Song 156, Thursday, 11/28/2013 -- Restless by Tom Petty and the Heartbreakers, written by Tom Petty. You can find a YouTube video of this tune here. The YT video visual is just a still of the You're Gonna Get It cover, but while the video visual doesn't move, the song sure does, as it should, considering what it's about. On Thanksgiving Day, I'm thankful for the music of Tom Petty and the Heartbreakers, and I was even more so in the late '70s when I wasn't hearing a whole lot of new stuff that interested me. I followed yesterday's song by the Byrds with a song by TP because he and his crew obviously like the music of the Byrds as much as I do and it shows in their music, to the extent that one critic at the time of their first album release thought that one of the tracks from that LP (American Girl) was a Byrds cover, when it was actually an original song. From the first time I heard their second LP, I liked this song a lot, at least in part because I really relate to the message in the words. I opened the first song (Halfway Home) of my first album-length release (Going My Way) with the word restless. I understand exactly what Petty is saying in and between the lines of this song, and I know very well the feeling that he's expressing.

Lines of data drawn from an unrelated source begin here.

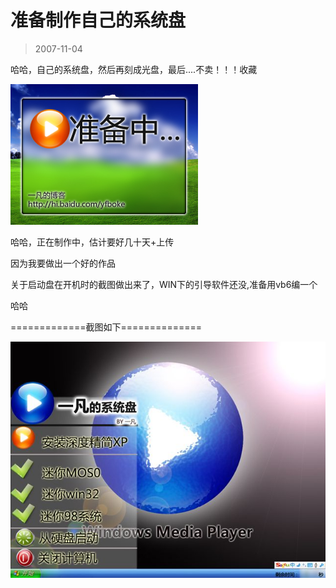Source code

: # 准备制作自己的系统盘 

> 2007-11-04

<div class="pcs-article-content_ptkaiapt4bxy_baiduscarticle" id="detailArticleContent_ptkaiapt4bxy_baiduscarticle">
 <p>
  哈哈，自己的系统盘，然后再刻成光盘，最后....不卖！！！收藏
 </p>
 <p>
  <img class="blogimg" small="0" src="images/a563e97b55a729fdf6bf6bc8b158b5e1.jpg"/>
 </p>
 <p>
  哈哈，正在制作中，估计要好几十天+上传
 </p>
 <p>
  因为我要做出一个好的作品
 </p>
 <p>
  关于启动盘在开机时的截图做出来了，WIN下的引导软件还没,准备用vb6编一个
 </p>
 <p>
  哈哈
 </p>
 <p>
  =============截图如下==============
 </p>
 <p>
  <img class="blogimg" small="0" src="images/2d247f7477a7a2b6944231c4fc69fbde.jpg"/>
 </p>
</div>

Song 155, Wednesday, 11/27/2013 -- Renaissance Fair by The Byrds, written by David Crosby and Jim McGuinn. You can find a YouTube video of this tune here. The YT video visual is just a still graphic of the Younger Than Yesterday cover, but while it might not show you much, this video will give you a lot to listen to in a very short time with a really tight rocking song. I knew The Byrds mostly from their hit singles, which I really liked, but in the early '70s as I had a chance to expand my LP collection, I made sure to get each and every Byrds album. I felt pretty good about each purchase, but Younger Than Yesterday sounded so much better than I had expected. I particularly like the interplay between the lead and rhythm guitars on this song, plus the way the words manage to evoke 3 of the 5 senses in only 3 lines, drawing you into a scene you can see, hear and smell.